* **Data listing**:
····················

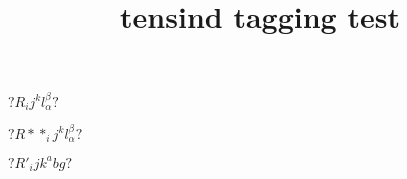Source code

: \documentclass{article}
\title{tensind tagging test}
\begin{document}
$?R_ij^kl_\alpha^\beta?$

$?R**_ij^kl_\alpha^\beta?$


$?R'_ijk^abg?$
\end{document}
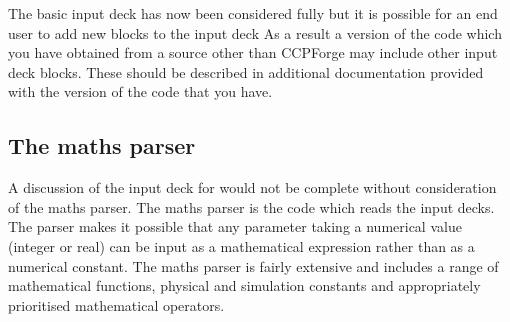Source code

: The basic input deck has now been considered fully but it
 is possible for an end user to add new blocks to the input deck As a result
a version of the code which you have obtained from a source other than
CCPForge may include other input deck blocks. These should be described in
additional documentation provided with the version of the code that you have.

\subsection{The maths parser}
\label{sec:maths_parser}
A discussion of the input deck for {\EPOCH} would not be complete without
consideration of the maths parser. The maths parser is the code which reads
the input decks.
The parser makes it possible that any parameter taking a
numerical value (integer or real) can be input as a mathematical expression
rather than as a numerical constant. The maths parser is fairly extensive and
includes a range of mathematical functions, physical and simulation constants
and appropriately prioritised mathematical operators.


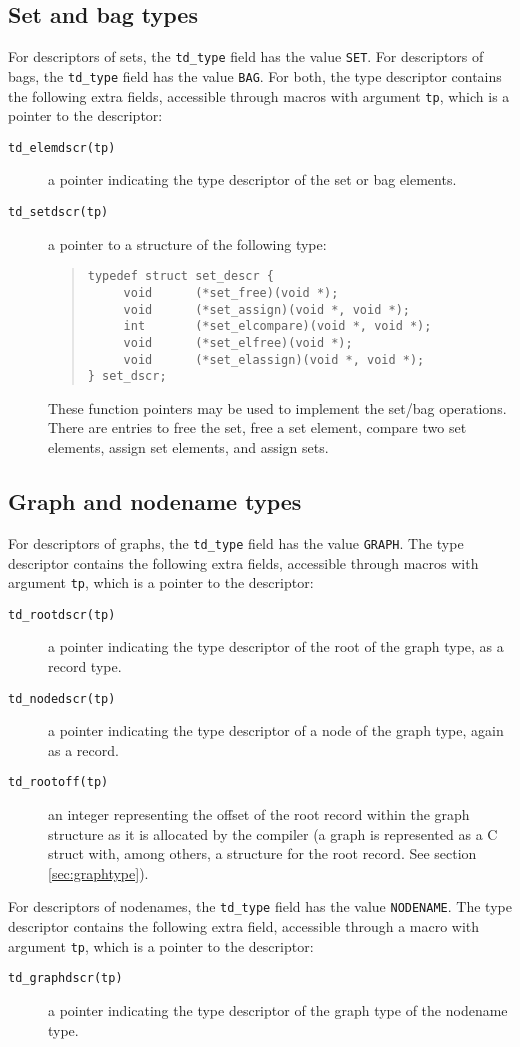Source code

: \documentclass[10pt]{article}
\begin{document}
\subsection{Set and bag types}
For descriptors of sets, the \verb+td_type+
field has the value \verb+SET+.
For descriptors of bags, the \verb+td_type+
field has the value \verb+BAG+.
For both,
the type descriptor contains the following extra fields, accessible through
macros with argument \verb+tp+, which is a pointer to the descriptor:
\begin{description}
\item[{\tt td\_elemdscr(tp)}]
a pointer indicating the type descriptor of the set or bag elements.
\item[{\tt td\_setdscr(tp)}]
a pointer to a structure of the following type:
\begin{quote}
\begin{verbatim}
typedef struct set_descr {
     void      (*set_free)(void *);
     void      (*set_assign)(void *, void *);
     int       (*set_elcompare)(void *, void *);
     void      (*set_elfree)(void *);
     void      (*set_elassign)(void *, void *);
} set_dscr;
\end{verbatim}
\end{quote}
These function pointers may be used to implement the set/bag operations.
There are entries to free the set, free a set element, compare two set elements,
assign set elements, and assign sets.
\end{description}

\subsection{Graph and nodename types}
For descriptors of graphs, the \verb+td_type+
field has the value \verb+GRAPH+.
The type descriptor contains the following extra fields, accessible through
macros with argument \verb+tp+, which is a pointer to the descriptor:
\begin{description}
\item[{\tt td\_rootdscr(tp)}]
a pointer indicating the type descriptor of the root of the
graph type, as a record type.
\item[{\tt td\_nodedscr(tp)}]
a pointer indicating the type descriptor of a node of the
graph type, again as a record.
\item[{\tt td\_rootoff(tp)}]
an integer representing the offset of the root record within the
graph structure as it is allocated by the compiler
(a graph is represented as a C struct with,
among others, a structure for the root record.
See section \ref{sec:graphtype}).
\end{description}
For descriptors of nodenames, the \verb+td_type+
field has the value \verb+NODENAME+.
The type descriptor contains the following extra field, accessible through
a macro with argument \verb+tp+, which is a pointer to the descriptor:
\begin{description}
\item[{\tt td\_graphdscr(tp)}]
a pointer indicating the type descriptor of the graph type of
the nodename type.
\end{description}
\end{document}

····················

* **Aim of the exercise**:
Nothing but the lines from the start of the records through the line holding "additional documentation provided" should be printed, exactly as written and with the pictures left out.

* **Worked solution**:
Source code

: \documentclass{article}
\title{tensind tagging test}
\begin{document}
$?R_ij^kl_\alpha^\beta?$

$?R**_ij^kl_\alpha^\beta?$


$?R'_ijk^abg?$
\end{document}
Source code

: The basic input deck has now been considered fully but it
 is possible for an end user to add new blocks to the input deck As a result
a version of the code which you have obtained from a source other than
CCPForge may include other input deck blocks. These should be described in
additional documentation provided with the version of the code that you have.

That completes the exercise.